Although Arizona is not one of the most populous states in the US, it has by far the highest state capital population in the country with close to 1.7 million people living in Phoenix, up from just under 1.5 million in 2010. Austin, Texas is a distant second with around 900,000 residents as of 2018, and Columbus, Ohio comes in third with approximately 860,000 residents.
The vast majority of state capitals have fewer than 500,000 residents. This includes the capitals of some of the largest and most populous states. For example, Florida is one of the most highly populated states, but its capital, Tallahassee, has a population of just 193,000. New York City is the largest city in the US, but New York state capital Albany has fewer than 100,000 residents.
Some of the largest states also have some of the smallest state capitals, including Cheyenne, Wyoming (65,249), Helena, Montana (32,285), and Juneau, Alaska (32,198). These numbers reflect the fact that, although these states are geographically large, they are much more remote and sparsely populated than many other areas of the United States.

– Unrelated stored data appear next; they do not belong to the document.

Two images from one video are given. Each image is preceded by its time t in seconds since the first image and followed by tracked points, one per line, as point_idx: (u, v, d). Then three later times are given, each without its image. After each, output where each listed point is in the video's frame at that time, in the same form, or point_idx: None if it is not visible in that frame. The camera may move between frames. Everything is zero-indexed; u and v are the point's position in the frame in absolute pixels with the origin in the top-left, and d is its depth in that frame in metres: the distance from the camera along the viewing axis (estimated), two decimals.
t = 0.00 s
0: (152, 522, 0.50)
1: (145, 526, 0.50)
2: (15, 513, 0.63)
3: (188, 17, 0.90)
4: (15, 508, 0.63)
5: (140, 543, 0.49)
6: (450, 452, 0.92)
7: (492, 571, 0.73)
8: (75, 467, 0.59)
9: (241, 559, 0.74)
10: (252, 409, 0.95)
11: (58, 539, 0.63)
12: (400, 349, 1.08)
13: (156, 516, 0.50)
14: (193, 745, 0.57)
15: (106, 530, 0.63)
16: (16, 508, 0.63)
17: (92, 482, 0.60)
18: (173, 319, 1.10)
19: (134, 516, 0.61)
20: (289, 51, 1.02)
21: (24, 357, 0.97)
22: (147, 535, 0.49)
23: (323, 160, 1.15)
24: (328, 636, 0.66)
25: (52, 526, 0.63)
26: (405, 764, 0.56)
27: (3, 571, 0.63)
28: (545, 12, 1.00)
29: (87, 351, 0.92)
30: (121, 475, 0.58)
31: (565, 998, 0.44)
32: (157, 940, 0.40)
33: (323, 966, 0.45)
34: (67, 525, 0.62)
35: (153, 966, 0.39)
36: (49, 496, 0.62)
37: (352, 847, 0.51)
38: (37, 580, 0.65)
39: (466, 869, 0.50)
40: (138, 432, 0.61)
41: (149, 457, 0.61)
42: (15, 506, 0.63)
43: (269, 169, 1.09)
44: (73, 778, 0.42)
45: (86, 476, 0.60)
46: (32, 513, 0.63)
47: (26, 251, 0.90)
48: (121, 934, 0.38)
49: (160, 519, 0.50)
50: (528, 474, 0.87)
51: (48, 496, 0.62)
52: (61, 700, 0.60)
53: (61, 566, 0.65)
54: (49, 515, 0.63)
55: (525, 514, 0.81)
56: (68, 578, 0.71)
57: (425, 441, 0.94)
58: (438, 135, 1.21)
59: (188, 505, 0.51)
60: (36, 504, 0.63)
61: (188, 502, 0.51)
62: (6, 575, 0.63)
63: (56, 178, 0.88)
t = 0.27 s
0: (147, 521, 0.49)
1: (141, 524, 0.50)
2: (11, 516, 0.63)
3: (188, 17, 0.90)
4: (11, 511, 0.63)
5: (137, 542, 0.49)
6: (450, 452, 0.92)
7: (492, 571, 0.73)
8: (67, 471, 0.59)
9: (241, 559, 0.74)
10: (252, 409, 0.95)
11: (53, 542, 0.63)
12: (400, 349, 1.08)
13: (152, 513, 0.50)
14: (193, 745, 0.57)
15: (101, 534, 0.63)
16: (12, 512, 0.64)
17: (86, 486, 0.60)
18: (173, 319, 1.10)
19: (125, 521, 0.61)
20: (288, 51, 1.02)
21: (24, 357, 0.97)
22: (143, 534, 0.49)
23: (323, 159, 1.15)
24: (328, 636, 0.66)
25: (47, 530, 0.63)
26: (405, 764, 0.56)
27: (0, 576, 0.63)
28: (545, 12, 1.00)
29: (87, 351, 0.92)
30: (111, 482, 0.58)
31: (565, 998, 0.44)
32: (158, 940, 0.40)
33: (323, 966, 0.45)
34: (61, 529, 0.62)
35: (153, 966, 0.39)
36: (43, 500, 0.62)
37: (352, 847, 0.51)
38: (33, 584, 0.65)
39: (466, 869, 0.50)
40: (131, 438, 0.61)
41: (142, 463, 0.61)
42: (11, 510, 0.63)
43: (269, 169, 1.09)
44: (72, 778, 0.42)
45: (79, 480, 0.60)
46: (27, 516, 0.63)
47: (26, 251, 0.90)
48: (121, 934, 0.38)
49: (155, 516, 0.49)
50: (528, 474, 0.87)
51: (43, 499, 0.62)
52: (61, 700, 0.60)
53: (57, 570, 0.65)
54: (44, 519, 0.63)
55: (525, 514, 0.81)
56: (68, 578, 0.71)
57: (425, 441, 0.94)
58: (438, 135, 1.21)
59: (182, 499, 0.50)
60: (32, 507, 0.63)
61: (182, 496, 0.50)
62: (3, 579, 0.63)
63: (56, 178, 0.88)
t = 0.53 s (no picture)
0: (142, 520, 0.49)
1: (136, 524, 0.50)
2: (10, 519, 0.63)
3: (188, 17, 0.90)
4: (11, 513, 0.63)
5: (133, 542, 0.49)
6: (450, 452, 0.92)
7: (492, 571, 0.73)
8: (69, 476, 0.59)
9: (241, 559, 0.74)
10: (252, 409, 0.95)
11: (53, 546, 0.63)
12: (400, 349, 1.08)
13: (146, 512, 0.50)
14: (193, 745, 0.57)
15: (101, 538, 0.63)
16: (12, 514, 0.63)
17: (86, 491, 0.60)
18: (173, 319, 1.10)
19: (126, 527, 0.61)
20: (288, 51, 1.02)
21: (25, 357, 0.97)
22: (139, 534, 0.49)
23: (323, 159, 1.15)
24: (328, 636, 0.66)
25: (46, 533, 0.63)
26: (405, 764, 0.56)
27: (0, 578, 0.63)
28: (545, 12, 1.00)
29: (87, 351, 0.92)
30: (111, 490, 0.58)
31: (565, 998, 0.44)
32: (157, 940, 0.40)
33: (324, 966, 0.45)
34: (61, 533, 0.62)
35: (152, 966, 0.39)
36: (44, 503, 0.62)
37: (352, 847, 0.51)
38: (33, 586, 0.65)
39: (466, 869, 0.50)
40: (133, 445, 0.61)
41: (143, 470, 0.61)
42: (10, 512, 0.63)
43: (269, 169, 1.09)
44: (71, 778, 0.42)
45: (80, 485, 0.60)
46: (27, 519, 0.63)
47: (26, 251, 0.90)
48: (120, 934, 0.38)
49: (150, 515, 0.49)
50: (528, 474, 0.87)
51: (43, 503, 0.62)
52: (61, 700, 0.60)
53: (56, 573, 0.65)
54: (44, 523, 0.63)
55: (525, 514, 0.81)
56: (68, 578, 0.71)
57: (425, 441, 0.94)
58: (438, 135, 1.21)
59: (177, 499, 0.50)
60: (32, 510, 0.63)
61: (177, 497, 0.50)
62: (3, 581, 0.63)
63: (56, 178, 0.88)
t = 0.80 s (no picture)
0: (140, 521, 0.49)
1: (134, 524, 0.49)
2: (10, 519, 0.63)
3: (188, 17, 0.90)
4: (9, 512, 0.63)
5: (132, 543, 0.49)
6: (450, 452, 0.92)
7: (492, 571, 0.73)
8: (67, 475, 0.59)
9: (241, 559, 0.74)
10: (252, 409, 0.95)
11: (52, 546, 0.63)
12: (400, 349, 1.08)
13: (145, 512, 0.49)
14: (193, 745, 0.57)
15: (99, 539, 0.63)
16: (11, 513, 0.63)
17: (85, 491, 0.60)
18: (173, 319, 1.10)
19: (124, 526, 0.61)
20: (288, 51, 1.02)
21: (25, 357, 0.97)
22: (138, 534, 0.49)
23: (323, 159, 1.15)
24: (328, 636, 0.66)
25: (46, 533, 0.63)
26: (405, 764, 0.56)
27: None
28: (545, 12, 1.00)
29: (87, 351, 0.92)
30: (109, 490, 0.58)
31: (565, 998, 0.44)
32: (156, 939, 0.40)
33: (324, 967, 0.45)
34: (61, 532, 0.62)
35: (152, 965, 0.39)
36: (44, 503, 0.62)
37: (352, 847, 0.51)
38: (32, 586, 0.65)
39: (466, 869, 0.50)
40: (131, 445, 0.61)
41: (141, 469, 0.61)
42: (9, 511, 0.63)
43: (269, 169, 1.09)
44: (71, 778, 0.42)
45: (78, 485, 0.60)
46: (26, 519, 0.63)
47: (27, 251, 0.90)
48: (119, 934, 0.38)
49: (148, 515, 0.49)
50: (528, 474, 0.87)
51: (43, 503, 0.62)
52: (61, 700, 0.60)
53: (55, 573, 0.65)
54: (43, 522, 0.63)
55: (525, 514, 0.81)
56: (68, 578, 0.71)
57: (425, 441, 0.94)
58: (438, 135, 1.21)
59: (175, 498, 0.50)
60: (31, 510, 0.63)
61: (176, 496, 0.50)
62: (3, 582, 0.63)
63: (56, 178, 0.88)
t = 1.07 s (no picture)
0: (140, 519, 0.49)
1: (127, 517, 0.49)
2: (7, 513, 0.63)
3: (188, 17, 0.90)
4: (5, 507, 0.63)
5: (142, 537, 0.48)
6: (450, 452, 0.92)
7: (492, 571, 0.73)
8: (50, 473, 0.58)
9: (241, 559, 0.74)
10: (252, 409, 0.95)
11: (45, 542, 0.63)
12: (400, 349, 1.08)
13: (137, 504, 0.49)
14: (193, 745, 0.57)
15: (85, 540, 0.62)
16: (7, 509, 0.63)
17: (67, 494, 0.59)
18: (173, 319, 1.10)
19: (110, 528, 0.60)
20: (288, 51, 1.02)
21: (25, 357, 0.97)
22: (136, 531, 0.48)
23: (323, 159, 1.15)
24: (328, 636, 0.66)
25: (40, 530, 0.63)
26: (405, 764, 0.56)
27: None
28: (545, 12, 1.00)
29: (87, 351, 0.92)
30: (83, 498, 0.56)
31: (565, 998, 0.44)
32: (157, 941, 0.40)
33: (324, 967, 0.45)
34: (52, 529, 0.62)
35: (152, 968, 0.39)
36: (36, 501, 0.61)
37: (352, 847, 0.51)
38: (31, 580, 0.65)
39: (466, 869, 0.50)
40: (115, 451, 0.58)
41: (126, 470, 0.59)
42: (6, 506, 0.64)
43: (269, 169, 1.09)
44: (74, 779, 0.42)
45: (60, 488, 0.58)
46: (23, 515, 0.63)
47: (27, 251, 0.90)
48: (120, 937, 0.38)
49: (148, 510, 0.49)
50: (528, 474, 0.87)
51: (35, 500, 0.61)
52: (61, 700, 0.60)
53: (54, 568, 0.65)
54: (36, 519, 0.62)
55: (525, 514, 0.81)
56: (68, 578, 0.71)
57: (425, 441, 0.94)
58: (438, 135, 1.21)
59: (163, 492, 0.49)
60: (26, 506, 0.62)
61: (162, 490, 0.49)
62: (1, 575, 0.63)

Interestingly, most of the state capital population numbers have stayed relatively stable when the 2010 and 2018 census data is compared. Outside of the top ten, which all show fairly substantial population increases, quite a few state capitals show increases of only a few thousand. Little Rock, Arkansas went from 193,524 in 2010 to 199,233 in 2018, Lansing, Michigan rose from 109,563 to 113,348, and Olympia, Washington increased its population from 46,478 to 53,144.
Some state capitals, including Charleston (West Virginia), Jefferson City (Missouri), and Montpelier (Vermont) – also the smallest state capital with around 7,500 residents – saw population decreases, possibly reflecting changing demographics and opportunities within these areas in the economically challenging years of the first half of the decade.